Question

Find an explicit rule for the nth term of a geometric sequence where the second and fifth terms are -12 and 768, respectively.

Answer 1

The terms of a geometric sequence can in general be written as \(a\times r^n\), where this is the \(n\)th term, and \(a\) and \(r\) are constants.

By using the information in your question you can construct two equations that you can solve to find \(a\) and \(r\).

Answer 2

I understand the formula is
\[an=a1∗r ^{n-1}\]
but when I sub in the terms given, I end up trying to do
\[\sqrt{-64} = r\]

Answer 3

The second term is -12 that means that
\[ a\times r^2=-12 \]

Answer 4

\[a * r ^{2} = -12\]\[a * r ^{5} = 768\]

Answer 5

Yes, now you can for example divide the second equation by the first, this means that you divide the left hand side of the second with the first and the same for the right hand side.

Answer 6

This is so we get rid of the \(a\), then you can solve for \(r\) directly.

Answer 7

So when dividing your equations we get
\[\frac{a*r^5}{a*r^2}=\frac{768}{-12} \]
see if you can find \(r\)

Answer 8

\[r ^{3} = -64\] but then you can't have a root of a negative number...

Answer 9

You can't have the square-root of a negative number, but this is not a square-root :p

Answer 10

For cube-roots you can move the minus sign outside the root.

Answer 11

oh, okay. That helps a lot XP \[64 = 4*4*4\]\[r = 4\]

Answer 12

You forgot the minus sign. For example, the cube-root of -8 is \(\sqrt[3]{-8}=-\sqrt[3]{8}=-2\). So if you multiply \(-2*-2*-2\) you get \(-8\).

Answer 13

sorry, no that's wrong \[r = -4\]

Answer 14

realized as soon as I hit post XP

Answer 15

Great! Now use one of your equations which you find easiest with \(-4\) in place of \(r\) to get \(a\).

Answer 16

\[a * r ^{2} = -12\]\[a * (-4)^{2} = 12\]\[a * 16 = -12\]\[a = -12 / 16\]\[a = -0.75\]

Answer 17

That's right, good job :)
This method will always work when you have two terms of a geometric sequence.

Answer 18

thank you!

════

■ PROMPT 1 ■
Repeat the listing's lines, starting at the line containing "Depot: 1:14 -> 1:09" and ending at the end of the listing. Leave out the picture lines.

════

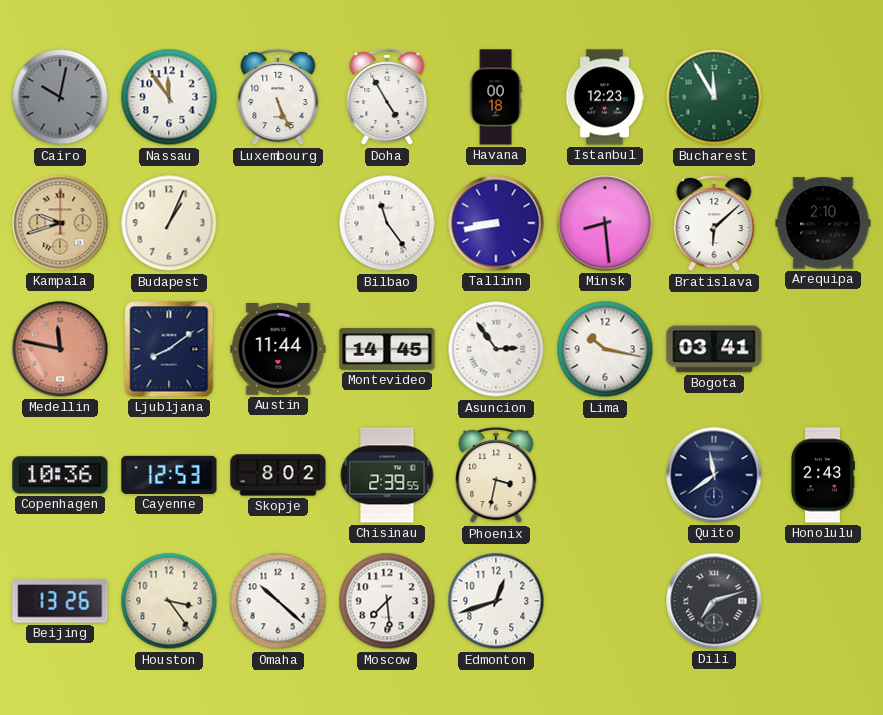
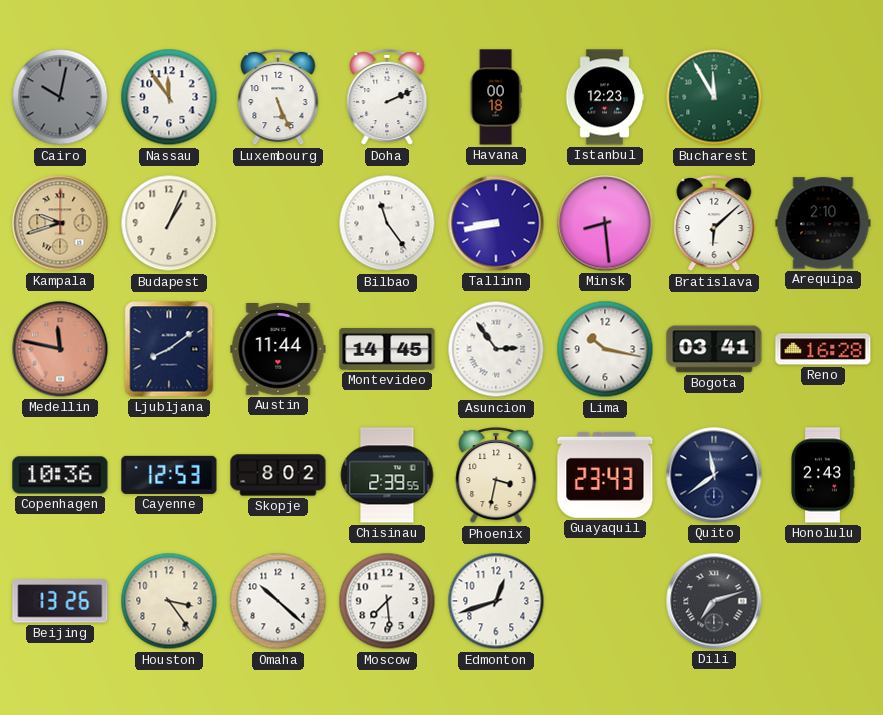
Doha: 4:55 -> 2:11
Reno: none -> 16:28
Guayaquil: none -> 23:43
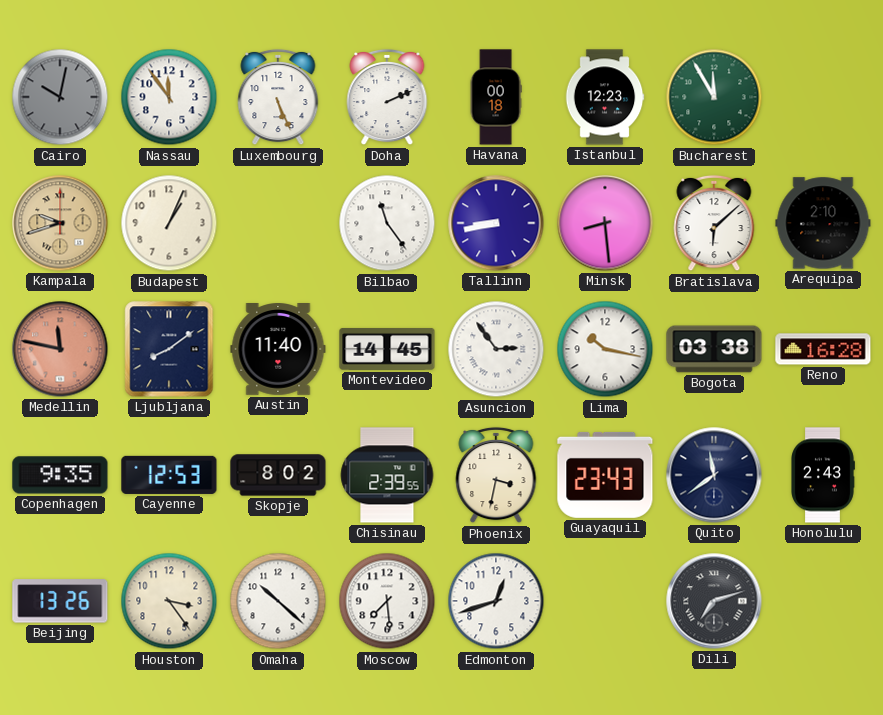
Austin: 11:44 -> 11:40
Bogota: 03:41 -> 03:38
Copenhagen: 10:36 -> 9:35
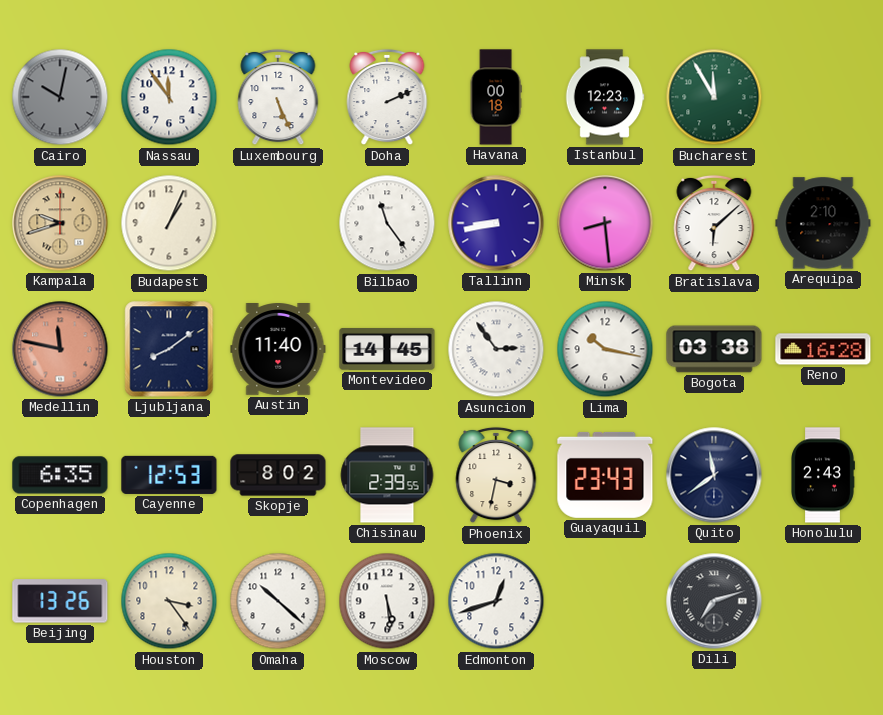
Copenhagen: 9:35 -> 6:35
Moscow: 7:29 -> 5:29
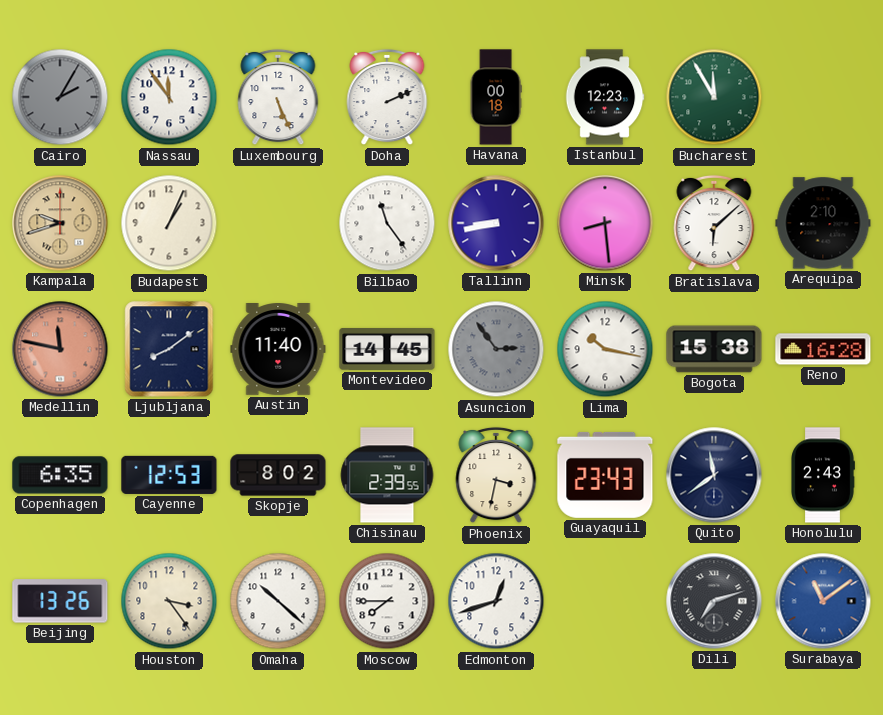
Cairo: 10:02 -> 2:05
Asuncion dial: white -> grey
Bogota: 03:38 -> 15:38
Moscow: 5:29 -> 7:45
Surabaya: none -> 11:09
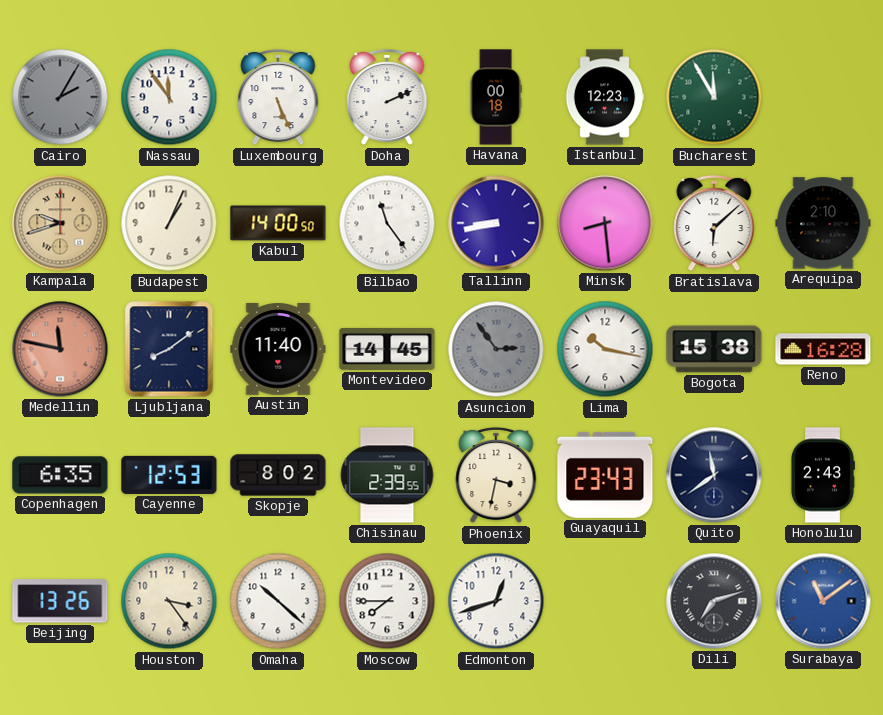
Kabul: none -> 14:00
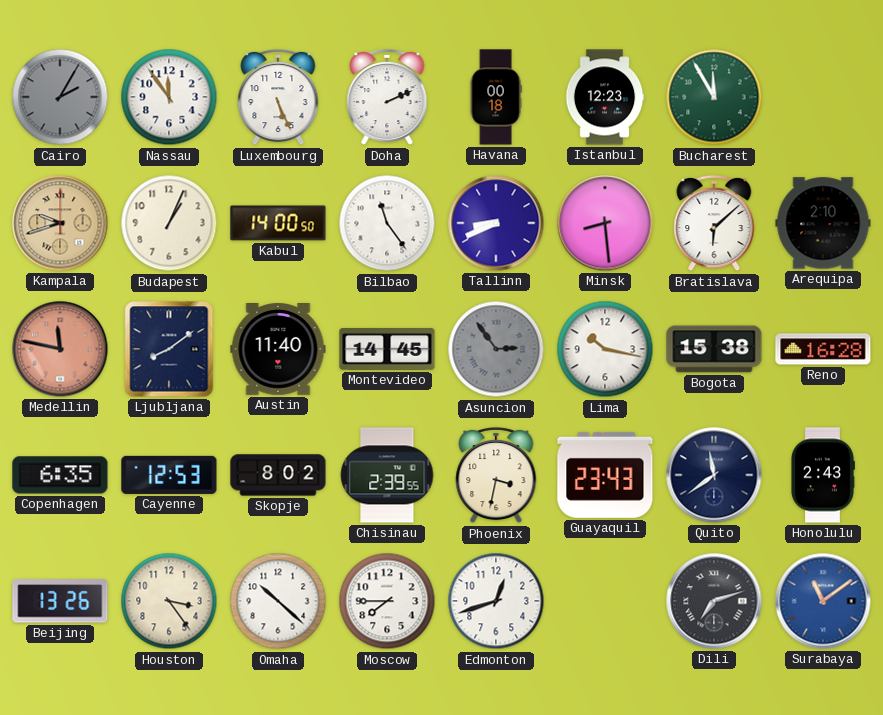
Tallinn: 8:43 -> 8:41
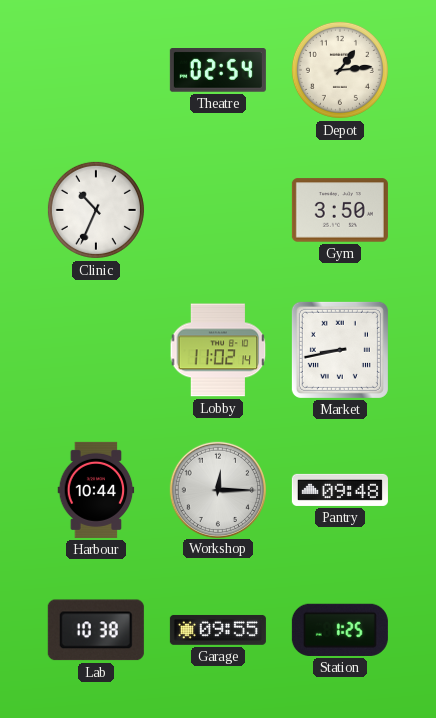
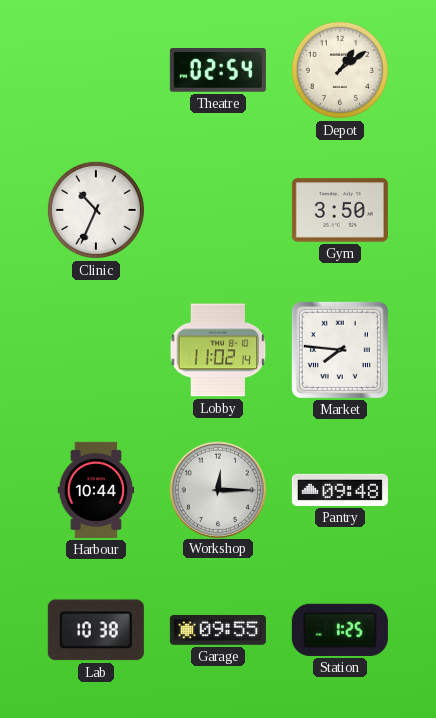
Depot: 1:14 -> 1:09
Market: 8:43 -> 7:46
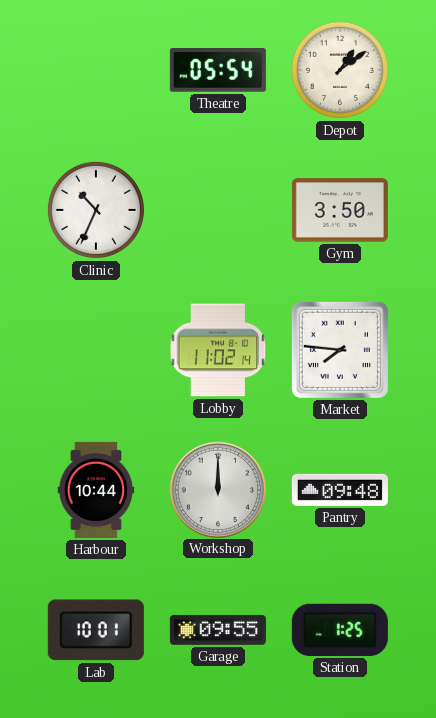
Theatre: 02:54 -> 05:54
Workshop: 12:15 -> 12:00
Lab: 10:38 -> 10:01
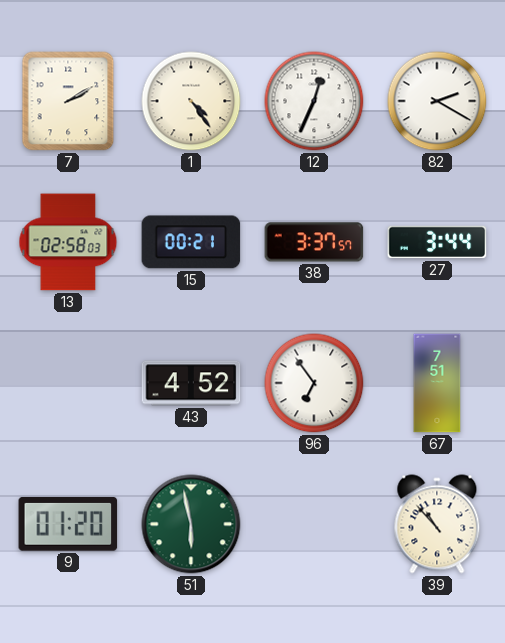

════

■ PROMPT 2 ■
Copy the part of the geometric sequence thread starting at "Great! Now use" and ending at "a geometric sequence.".

■ TASK OUTPUT 1 ■
Depot: 1:14 -> 1:09
Market: 8:43 -> 7:46
Theatre: 02:54 -> 05:54
Workshop: 12:15 -> 12:00
Lab: 10:38 -> 10:01

■ TASK OUTPUT 2 ■
Great! Now use one of your equations which you find easiest with \(-4\) in place of \(r\) to get \(a\).

Answer 16

\[a * r ^{2} = -12\]\[a * (-4)^{2} = 12\]\[a * 16 = -12\]\[a = -12 / 16\]\[a = -0.75\]

Answer 17

That's right, good job :)
This method will always work when you have two terms of a geometric sequence.